With insignificant demand on the East Coast in the coming days, spot gas markets in the region put up the largest decreases. Algonquin Citygate prices for gas delivered through Monday averaged $1.305, down 21.0 cents day/day.
The seasonal lull in demand lends itself to a slate of pipeline maintenance and from Monday-Friday, Empire Pipeline is set to conduct an outage that is to affect operations across the entire pipe, according to Genscape analyst Josh Garcia.
Specifically, the work simultaneously isolates two segments of the Empire Connector Line to tie in facilities being constructed under the Empire North Project. This results in four separate impact zones on the pipeline, Garcia said.

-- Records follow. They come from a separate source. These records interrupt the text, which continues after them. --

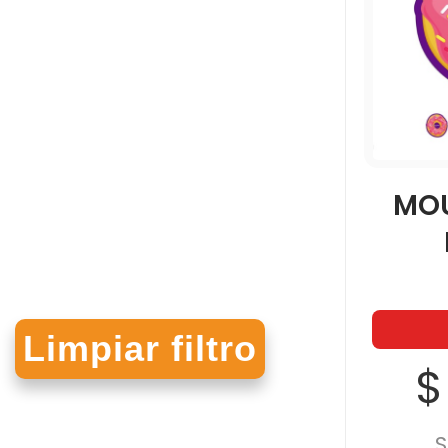
MOU
$
S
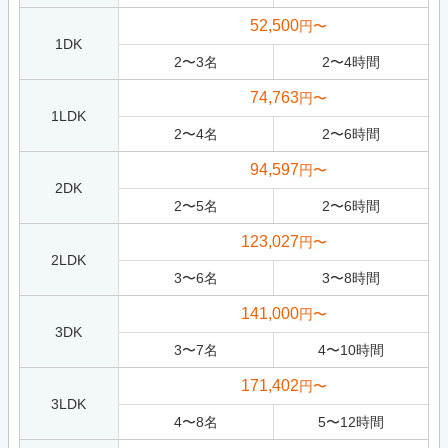
52,500
円〜
1DK
2
〜
3
名
2
〜
4
時間
74,763
円〜
1LDK
2
〜
4
名
2
〜
6
時間
94,597
円〜
2DK
2
〜
5
名
2
〜
6
時間
123,027
円〜
2LDK
3
〜
6
名
3
〜
8
時間
141,000
円〜
3DK
3
〜
7
名
4
〜
10
時間
171,402
円〜
3LDK
4
〜
8
名
5
〜
12
時間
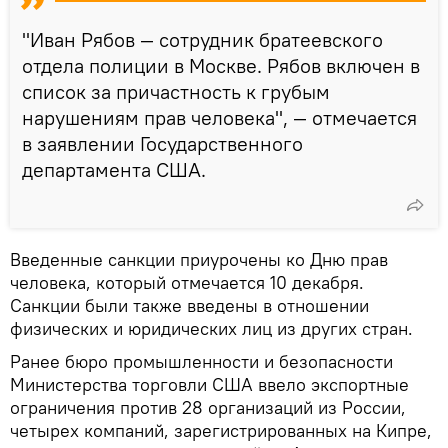
"Иван Рябов — сотрудник братеевского
отдела полиции в Москве. Рябов включен в
список за причастность к грубым
нарушениям прав человека", — отмечается
в заявлении Государственного
департамента США.
Введенные санкции приурочены ко Дню прав
человека, который отмечается 10 декабря.
Санкции были также введены в отношении
физических и юридических лиц из других стран.
Ранее бюро промышленности и безопасности
Министерства торговли США ввело экспортные
ограничения против 28 организаций из России,
четырех компаний, зарегистрированных на Кипре,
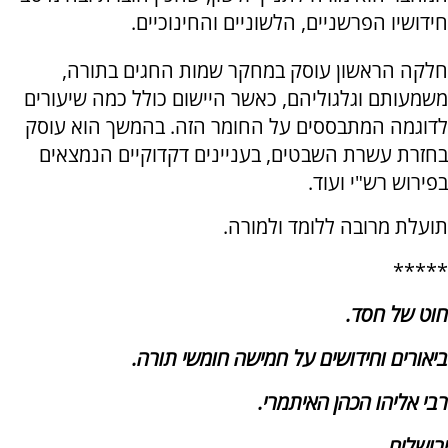
חידושיו הפרשניים, הלשוניים והחינוכיים.
חלקה הראשון עוסק במחקר שמות החגים בתורה,
משמעותם וגלגוליהם, כאשר היישום כולל כמה שיעורים
לדוגמה המתבססים על החומר הזה. בהמשך הוא עוסק
בחזרת עשרת השבטים, בעניינים דקדוקיים הנמצאים
בפירוש רש"י ועוד.
תועלת מרובה ללומד ולמורה.
*****
חוט של חסד.
ביאורים וחידושים על חמישה חומשי תורה.
רבי אליהו הכהן האיתמרי.
ירושלים,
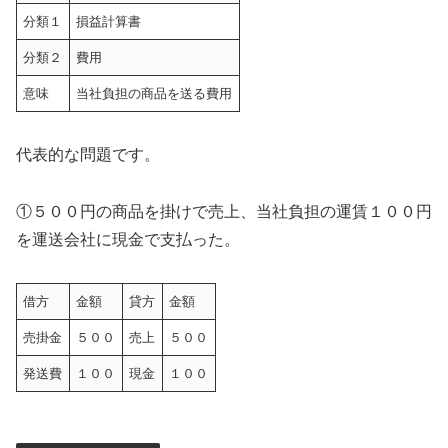
分類１
損益計算書
分類２
費用
意味
当社負担の商品を送る費用
代表的な問題です。
①５００円の商品を掛けで売上、当社負担の運賃１００円
を運送会社に現金で支払った。
借方
金額
貸方
金額
売掛金
５００
売上
５００
発送費
１００
現金
１００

The more significant of the two segment isolations is the Talisman and Shell gathering systems in Northern, PA, which are to be shut in for the duration of the event. These locations have aggregated a consistent 342 MMcf/d of production over the month of April, although reroutes are possible because of the interconnected nature of the region, according to Garcia.
Another significant isolation cuts off the entire northern line of Empire that runs east to west and comprises the Original Line in the west and the aptly named East Line, which converge southeast of Rochester, NY.
“These meters have aggregated net demand of 219 MMcf/d over the last month,” Garcia said.
Within this segment lie the Chippewa border location with TC Energy Corp.’s Canadian Mainline, three interconnects with National Fuel Gas (NFG) and one with Dominion Transmission, all netting demand over the last 30 days, according to Genscape.
However, with NGI pricing data showing Dawn at a premium over Dominion North and Niagara, which represents NFG’s flows into the TC Energy Mainline, “if these locations don’t shut in, flow economics suggests that the domestic interconnects will flip and serve...Mainline demand,” Garcia said. “In summary, this event will impact operations across the pipe, which will have wider implications to supply and demand within the region.”
Spot gas was less than 10 cents lower day/day across the country’s midsection. Henry Hub slipped 3.5 cents to $1.650 for gas delivered through Monday. Interestingly, Chicago Citygate prices were up 8.5 cents day/day to $1.720 amid some hefty gains on Nicor Gas.
Small losses were seen throughout most of Texas, while the western pricing hubs continued to march higher. El Paso Permian cash was up 15.5 cents to $1.460.
Given lingering chilly weather in Western Canada, NOVA/AECO spot gas slipped only 1.0 cent to C$1.930/GJ.
Even as Old Man Winter refuses to leave without fight, storage inventories continue to refill. Western Canada storage added 12 Bcf for the week ending April 24, the largest build since 2017, according to TPH. The hefty injection is reflective of a functioning storage regime under the TC Energy’s Temporary Service Protocol and soft local demand, analysts said.
TPH data showed that intra-Alberta demand was running about 0.3 Bcf/d below normal seasonal levels, and regional data showed deliveries into the oilsands made up around 0.15 Bcf/d of the delta as shut-ins reduced demand.
“This order of magnitude impact is in line with our expectations and relatively minimal relative to roughly 2.5 Bcf/d of total consumption in the region as operators continue to steam reservoirs despite production being held back,” said the TPH team.
The analysts continue to monitor gas receipts as an indicator of oil shut-ins, but still see only “negligible” impacts so far. Flow data for the final week of April suggested another large build in the coming week, with TPH modeling 13 Bcf verus norms of 6 Bcf.
In Eastern Canada, storage showed a draw of 2 Bcf versus norms of a 4 Bcf build. The late season draw was much needed, according to TPH, as it reduced the surplus to the five-year average from 61% to 48%.